The third, final, and most speculative model is also the most complex and probably the most poorly defined, but I think the most interesting. It’s also very Linked Data.
In any resource description ‘ecosystem’, there will always be multiple versions of a description of an entity out there somewhere (see scenario #1), each providing some unique or particular value to a specific audience. Cataloguers may benefit from a workflow that allows them to view these multiple descriptions and choose the specific assertions from each description that are most relevent to their target audience. In this model:
- The notion of a series of discrete, changeable ‘records’ largely disappears (Where to? But should it?), to be replaced by a whole mass of overlapping individual data assertions about different aspects of the entity, derived from all manner of different sources. Multiple assertions which are trying to say the same thing about an entity can co-exist.
- Assertions have additional properties which define and qualify them.
- No assertion is ever destroyed – though it may be awarded properties which render it superseded or deprecated. Relationships between assertions are maintained.
- Assertions are assembled on-the-fly into any number of transient Record Representations (RR) which are not permanently stored (though could be cached) according to a set of criteria which we’ve called here a filter. A filter defines a ‘recipe’ for specific data assertions to be included or excluded in the Record Representation, and/or specifies preferences for assertions with particular properties. A discovery tool becomes a device to store filters, and to build Record Representations. Data assertions may be stored elsewhere – and distributed across multiple datastores.

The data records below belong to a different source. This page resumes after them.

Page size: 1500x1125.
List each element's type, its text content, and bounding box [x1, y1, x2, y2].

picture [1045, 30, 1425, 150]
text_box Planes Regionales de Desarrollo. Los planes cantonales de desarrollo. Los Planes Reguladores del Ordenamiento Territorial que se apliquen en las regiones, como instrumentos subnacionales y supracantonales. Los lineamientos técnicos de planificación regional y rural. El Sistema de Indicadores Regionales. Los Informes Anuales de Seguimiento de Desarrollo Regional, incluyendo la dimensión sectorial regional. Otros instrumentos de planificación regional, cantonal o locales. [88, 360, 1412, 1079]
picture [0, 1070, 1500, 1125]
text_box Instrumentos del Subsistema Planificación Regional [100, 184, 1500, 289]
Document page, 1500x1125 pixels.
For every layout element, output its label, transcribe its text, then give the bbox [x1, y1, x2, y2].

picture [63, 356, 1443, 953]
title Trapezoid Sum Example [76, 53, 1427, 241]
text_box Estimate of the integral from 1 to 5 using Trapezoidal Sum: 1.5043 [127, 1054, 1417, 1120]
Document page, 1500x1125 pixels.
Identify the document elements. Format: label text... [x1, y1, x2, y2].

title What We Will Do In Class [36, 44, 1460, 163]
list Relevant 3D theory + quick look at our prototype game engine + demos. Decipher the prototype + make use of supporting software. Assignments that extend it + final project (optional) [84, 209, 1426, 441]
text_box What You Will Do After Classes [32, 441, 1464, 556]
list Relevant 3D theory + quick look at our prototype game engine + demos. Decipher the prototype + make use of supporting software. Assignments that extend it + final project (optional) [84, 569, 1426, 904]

- Filters could be defined manually by a user, as a set of preferences within a discovery tool. For instance: a second year Chinese medical student at a particularly university could choose to see assertions in Mandarin, to prefer MeSH subject headings over Library of Congress, and to include notes, URLs and local physical holdings information relevant to the university they study at [added by cataloguers who work_at the same institution at which they work/study]…
- …alternatively, filters could be defined more passively: using ‘clues’ from the user’s institutional context, geolocation, or profile on external social networks (“show me records like my friends see” or even “show me records like people with similar research interests as me see”) to build a personalised filter (leading to personalised Record Representations that no-one else sees).
Key questions: What’s the value added by this model over others? Are there any individual ideas from one model that could be applied to another, even if the model as a whole is too complex?